Thanks FredaH, I was thinking of doing something like that but I figured I should give it a go at night first in case I scared him off. My moonlight climb was rather pleasant, and I caught him with no worries, I used a muslin net but I think he'd probably just have let me pick him up. This morning when I opened the door to his little coop, after a little while of pondering he walked out and just sat on the floor for ten minutes preening. Then he decided to fly up onto the roof again, he didn't notice the net roof of the run and fluttered against it for a second before landing on one of the perches I put up for him. For another five minutes or so he paced around, not anxious, but obviously frustrated. He didn't launch himself at the mesh like I expected him to, but rather carefully looked for points where he thought he could escape and carefully landed vertically on the sides. I'm quite fluent in bird body language and he was not scared at all, just frustrated that he was contained (until I tried to give him a peanut which was so scary he hopped away from my hand and pinned his eyes). After this brief period he settled down completely, and pecked about on the floor for a minute. He ate a handful of corn out of my hand, before reclining to a perch. Jay3, he is close to to the floor for a bird, but he's not in a rabbit hutch type thing. The run is 6.5' high, 8' wide and 12' long. It's not huge by any stretch of the imagination, but he seems comfortable with the height at least at the moment and is not nervous at all. I used to keep quail in it, so it is heavily fortified with tiny gauge and very thick mesh running under a small layer of dirt and grass. The quail were in there for a couple of years and not even the rats could work their way in. I have some wild bird seed with millet, safflower, hemp, sunflower hearts, etc, which I will mix with some lentils and split peas like you say.

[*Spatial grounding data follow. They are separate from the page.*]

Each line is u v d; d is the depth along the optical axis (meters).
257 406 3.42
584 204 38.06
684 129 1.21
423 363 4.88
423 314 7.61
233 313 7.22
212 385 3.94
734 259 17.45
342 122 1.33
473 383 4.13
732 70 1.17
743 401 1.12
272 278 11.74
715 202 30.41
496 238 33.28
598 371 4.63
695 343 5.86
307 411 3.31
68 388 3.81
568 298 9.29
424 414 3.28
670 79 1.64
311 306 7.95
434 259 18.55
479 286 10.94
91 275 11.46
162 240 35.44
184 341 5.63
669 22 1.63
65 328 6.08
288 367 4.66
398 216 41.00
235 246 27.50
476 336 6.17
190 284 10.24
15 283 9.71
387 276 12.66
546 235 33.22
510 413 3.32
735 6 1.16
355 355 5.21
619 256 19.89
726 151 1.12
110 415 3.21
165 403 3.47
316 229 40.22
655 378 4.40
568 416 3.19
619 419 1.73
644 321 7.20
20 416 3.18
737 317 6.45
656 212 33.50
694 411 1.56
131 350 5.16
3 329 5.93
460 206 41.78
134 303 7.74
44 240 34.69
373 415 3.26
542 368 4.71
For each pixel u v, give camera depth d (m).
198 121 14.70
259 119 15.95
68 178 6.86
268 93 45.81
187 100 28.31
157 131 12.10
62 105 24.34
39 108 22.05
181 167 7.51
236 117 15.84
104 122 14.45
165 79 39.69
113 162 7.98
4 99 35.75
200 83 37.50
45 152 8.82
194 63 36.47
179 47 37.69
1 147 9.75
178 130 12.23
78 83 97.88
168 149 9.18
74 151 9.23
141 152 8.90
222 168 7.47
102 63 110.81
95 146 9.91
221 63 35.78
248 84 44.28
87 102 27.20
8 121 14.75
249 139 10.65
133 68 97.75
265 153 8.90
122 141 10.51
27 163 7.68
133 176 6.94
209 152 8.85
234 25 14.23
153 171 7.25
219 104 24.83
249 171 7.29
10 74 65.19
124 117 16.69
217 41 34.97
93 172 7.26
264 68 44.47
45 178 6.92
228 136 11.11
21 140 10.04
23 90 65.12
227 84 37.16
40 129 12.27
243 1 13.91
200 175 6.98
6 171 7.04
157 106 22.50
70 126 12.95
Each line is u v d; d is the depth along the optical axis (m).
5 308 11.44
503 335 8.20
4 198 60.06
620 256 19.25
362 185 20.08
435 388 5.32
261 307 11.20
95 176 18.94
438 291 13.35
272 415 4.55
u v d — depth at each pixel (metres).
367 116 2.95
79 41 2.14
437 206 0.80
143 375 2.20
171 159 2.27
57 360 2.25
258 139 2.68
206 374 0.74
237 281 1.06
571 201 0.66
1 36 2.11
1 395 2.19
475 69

Hopefully this will be an adequate home for him for now which I can then work on improving. I would love for him to be able to be let out for exercise but I assume it will be a while before I can allow that, and I need to do the obvious training him to expect food at the rattle of a can to bring him back in, etc. I'll go and snap a couple of pictures of the setup, if you guys could do a critique and tell me what I can improve, I would be very grateful. Thanks again folks ~


----------



## cwebster (Dec 11, 2010)

Thank you for rescuing him! Hope you will post a photo. Hopefully more pigeons will come your way so he will have friends.


----------



## FredaH (Apr 5, 2016)

Aww that's such a lovely ending TLK, he sounds adorable (as all pigeons are) and I bet he steals your heart very soon. I work in A&E and envisaged disaster, lol. Glad you caught him safely - sounds like it went nice and smoothly. 
Thanks for caring for him, he'll reward you ten fold I'm sure. x


----------



## rpalmer (Mar 10, 2011)

Reading through all you have done and knowing your heart is true I was going to offer you some free birds. Then I saw you were in The UK. I hope someone close to you offers up some pigeons to you. You would be (are) a great credit to the fancy. Best wishes to to you and yours.


----------



## Jay3 (May 4, 2008)

Gee, rpalmer...............that was very nice of you. Too bad they are in the UK.


----------



## TehLizardKing (Sep 15, 2012)

Thank you so much for all your help so far! Rpalmer, I can't tell you how grateful I am that you would make me an offer like that... It is so kind of you. Maybe I shall have to move to the states and take the pidge with me. Oh that reminds me, I should probably name him... I don't know his racing name so I might need some help 

I've been checking up on him all day, and he looked a little glum to be out of the open air, but otherwise fine. Who knows what was going on inside that mind of his. I am genuinely shocked by how intelligent he is. I have heard and broadcast the cleverness of pigeons, but seeing him in action honestly I think he could rival my parrots. He has tried to escape a couple of times today, flapping against the netting once or twice and pecking at the wire, but it was obvious he was just checking for the sake of it and he knew it was no use, he didn't put in much effort. As I came to the door, however, I could see him imagining how I was going to open the door (as he had seen me do many times before) and give him a chance to get past me, neck stretched and wings poised... and he would have tried if he had not seen the food in my hand, which calmed him down.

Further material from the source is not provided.